August 6, 2015
Mesquite Wash
Mesquite Wash
Here in the dog days of August, can you imagine anything Seattle and Phoenix have in common?  When we lived in Seattle we’d hike the beautiful Washington outback every weekend, rain be damned, but we could never get very far out of town away from the crowds because of our sons’ school activities schedule.  We lamented this to friends who counseled patience—during the summer the crowds would all be farther out in the mountains, and we’d have the close-in places to ourselves.

One day last week, monsoon heat and humidity be damned, I had to get out of the house, but because of work constraints I didn’t have enough time to get up to the White Mountains.  I took the camera and a water bottle and spent the day at Mesquite Wash, channeling our summer experiences in Seattle.  Not only was I rewarded with utter solitude, but there was still water in the upper part of the wash despite Sycamore Creek, farther up the Beeline, being dry as a bone and devoid of all life.

Water is life in the desert.  Mesquite Wash has a spring and perhaps a third of a mile of permanent water.  It has a lot of life, even now in the harshest days of the desert summer.  Just where the water begins I was greeted by the first of several Yellow-breasted Chats that escorted me downstream through their territories with their odd, irrepressible whistles, gurgles, and grunts, chatterings if you will, which makes them one of our best named birds.  Bell’s Vireos were singing everywhere, Abert’s Towhee families squabbled through the dense, green understory, Black Phoebes patrolled the water holes, and flashes of scarlet spoke to the presence of Summer Tanagers.

Mesquite Wash has always been special for me because of a trio of unexpected birding experiences.  I saw my first Arizona Northern Waterthrush there in a thicket along the stream, one September I had a close encounter with a juvenile Common Black Hawk, and once during spring migration I counted fifteen Western Tanagers in one morning.

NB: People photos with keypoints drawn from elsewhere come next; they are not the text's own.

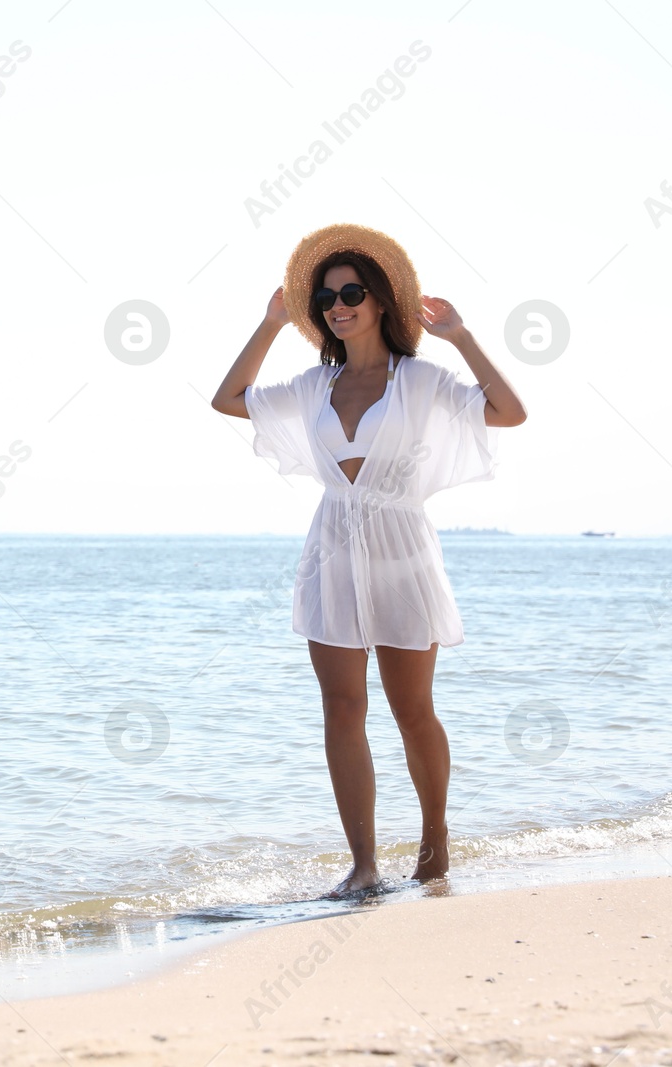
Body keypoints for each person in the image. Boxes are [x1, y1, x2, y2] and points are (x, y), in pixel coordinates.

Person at [210, 223, 527, 896]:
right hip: (331, 553)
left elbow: (508, 411)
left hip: (402, 552)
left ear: (381, 300)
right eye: (325, 297)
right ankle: (362, 864)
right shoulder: (311, 384)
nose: (338, 305)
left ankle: (435, 839)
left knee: (413, 709)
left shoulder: (421, 379)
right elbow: (228, 399)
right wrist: (271, 322)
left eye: (352, 291)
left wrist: (462, 337)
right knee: (341, 707)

Four wheelers are illegal in some clearly signed and designated parts of the wash, and I did encounter signs of irresponsible usage in places, but this time of year the abusers are no doubt raising their havoc farther out in the foothills or have taken their noise machines higher into the mountains.  Monsoon rains have rendered the riparian corridor a desert greenhouse, and with feet in the stream and boughs overhead, it was a guilty pleasure to be enjoying cool peace and privacy in this close and accessible escape that I avoid during three seasons of the year.

Turkey Vultures appeared overhead shortly after sunrise, bees were around the wildflowers and waterholes, dragonflies were out near the spring, and Queen butterflies were in such abundance I was able to sort through enough of them to find my first Viceroy since I started looking at lepidoptera.  Although it may seem counterintuitive, a lot is going on now at Mesquite Wash.  Go now before it cools down and see what it must have been like 100 years ago.  It’s cool.  It’s green.  It’s full of life.